Over the last few decades the discourse on the relationship between inter-stakeholder university engagements, or Service Learning, and the broader society that South African universities claims to serve has been deeply discussed by academia; the inherent problematics within the power structures, the challenges of achieving mutually beneficial project outcomes and the growing concern of vulnerable voices being overshadowed by institutions and individuals are key factors identified in this arena of critique.
Less nuanced in these debates remains a recognition of these dynamics within the emerging field of Design Research and Design-Led Research that have met a steadily commercialisation of ‘design’ in global markets. This is seen in the rise of acclaim by the commercial market for groups such as IDEO and Stanford who remain paragons of the ‘socially-driven’ or ‘economical’ potential of design approaches to address complex societal challenges.
Regarding design-led Service Learning, schools and institutions of Architecture and Design across the globe have a rich history of undertaking service learning design and/or build projects as a means of creating value and learning for both students and the stakeholders of such projects. These projects, too, have seen the critique of the above-mentioned academic discourse – but in South Africa are just starting to be unpacked through a ‘post-rainbow nation’ lens, as previously marginalised voices are starting to be recognised and find traction in learning and practices spaces across South Africa.
This paper will reflect on the author’s experience with emergent voices and reflexive concerns as a researcher, lecturer and spatial design practitioner in Johannesburg. The paper will set the context for this type of learning regarding city-making in Southern Africa and outline two case studies undertaken by the author and his collaborators.
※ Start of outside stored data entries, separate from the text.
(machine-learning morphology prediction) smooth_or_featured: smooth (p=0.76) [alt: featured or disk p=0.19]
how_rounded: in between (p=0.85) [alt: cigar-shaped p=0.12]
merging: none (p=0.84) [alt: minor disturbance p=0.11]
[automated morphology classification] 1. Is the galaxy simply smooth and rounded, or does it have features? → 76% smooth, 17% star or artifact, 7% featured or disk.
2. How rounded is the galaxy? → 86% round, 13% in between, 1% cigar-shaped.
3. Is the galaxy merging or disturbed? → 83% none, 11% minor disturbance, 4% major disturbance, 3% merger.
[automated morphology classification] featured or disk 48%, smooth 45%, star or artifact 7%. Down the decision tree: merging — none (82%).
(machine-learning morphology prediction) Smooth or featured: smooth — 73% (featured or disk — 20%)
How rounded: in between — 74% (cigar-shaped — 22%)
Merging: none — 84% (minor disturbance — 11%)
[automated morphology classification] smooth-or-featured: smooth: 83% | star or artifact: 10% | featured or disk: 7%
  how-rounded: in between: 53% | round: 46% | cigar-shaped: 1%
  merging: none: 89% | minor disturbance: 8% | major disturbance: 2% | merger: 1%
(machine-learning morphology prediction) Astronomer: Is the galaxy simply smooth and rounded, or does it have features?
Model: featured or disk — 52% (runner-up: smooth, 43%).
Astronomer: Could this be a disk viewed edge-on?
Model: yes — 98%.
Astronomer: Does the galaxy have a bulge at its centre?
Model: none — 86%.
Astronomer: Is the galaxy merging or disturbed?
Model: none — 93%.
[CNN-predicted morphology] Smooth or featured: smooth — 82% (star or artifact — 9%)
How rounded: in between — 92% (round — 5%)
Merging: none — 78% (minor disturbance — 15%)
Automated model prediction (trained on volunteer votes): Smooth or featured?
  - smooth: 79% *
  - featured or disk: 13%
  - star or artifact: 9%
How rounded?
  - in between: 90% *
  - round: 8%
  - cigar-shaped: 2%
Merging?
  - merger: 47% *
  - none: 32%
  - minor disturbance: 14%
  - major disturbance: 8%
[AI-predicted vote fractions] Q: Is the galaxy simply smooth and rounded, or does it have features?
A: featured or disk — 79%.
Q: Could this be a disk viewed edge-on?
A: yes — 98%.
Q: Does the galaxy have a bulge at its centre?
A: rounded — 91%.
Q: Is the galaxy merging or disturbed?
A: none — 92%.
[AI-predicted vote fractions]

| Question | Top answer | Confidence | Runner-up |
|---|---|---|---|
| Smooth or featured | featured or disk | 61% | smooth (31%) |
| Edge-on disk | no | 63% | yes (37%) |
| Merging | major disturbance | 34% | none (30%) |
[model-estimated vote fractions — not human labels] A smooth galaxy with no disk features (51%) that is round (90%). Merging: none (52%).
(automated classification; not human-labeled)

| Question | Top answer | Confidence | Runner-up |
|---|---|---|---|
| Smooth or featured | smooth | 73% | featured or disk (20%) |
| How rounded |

The reflection will conclude by a framing of the identified limits inherent in the promise of design as well as a speculation on the opportunities for growth and reflection for the author and those in similar positions of praxis.
The framing of the identified limits and opportunities has been used as a means of tempering critique with a constructive and proactive reflective framing of the issues – a praxis that is currently being developed by the author as a means of working responsibly through the intersectional complexity of post-rainbow nation South Africa.